Work to complete: Change every instance of "highest" to "greatest" in the items below, leaving all other text as it is, and omit the pictures from your answer.

:: Extracted data ::

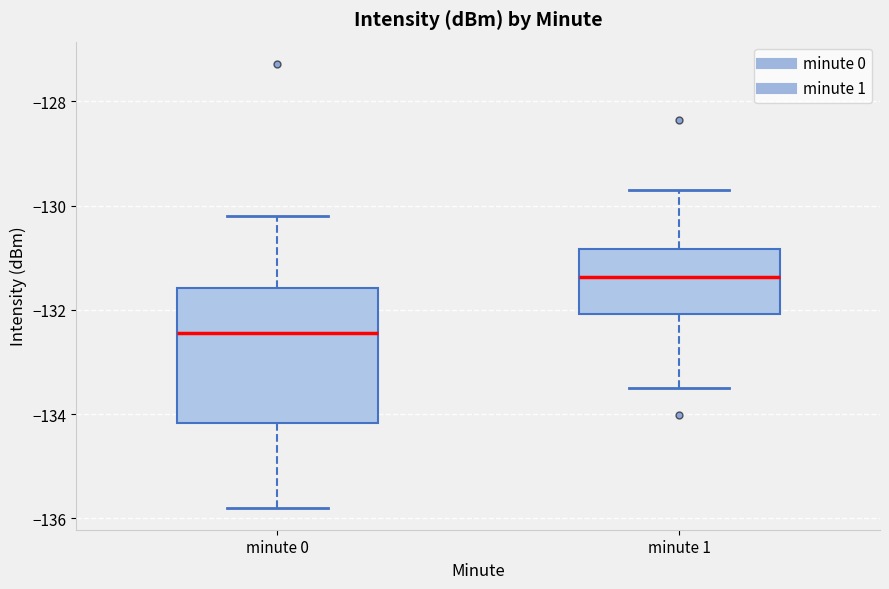

Which box has the highest median line?

minute 1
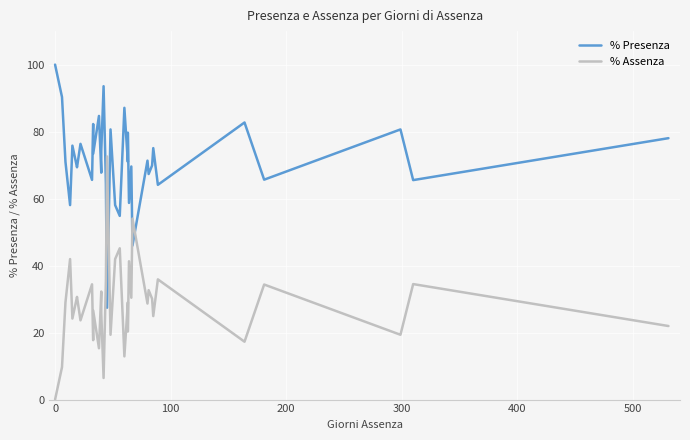

The value of % Presenza at 20 is 19.4. True or false?

False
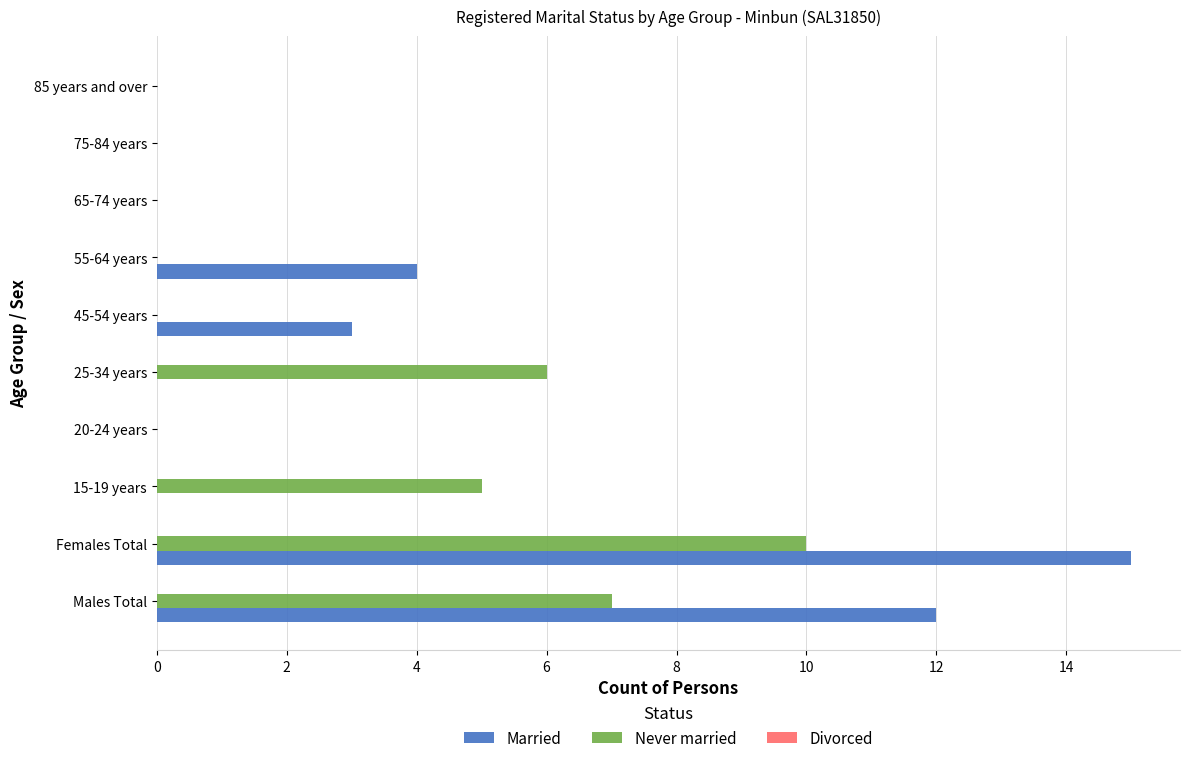

At which category is the sum across all series the highest?

Females Total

:::

Completed exercise:
Which box has the greatest median line?

minute 1

The value of % Presenza at 20 is 19.4. True or false?

False

At which category is the sum across all series the greatest?

Females Total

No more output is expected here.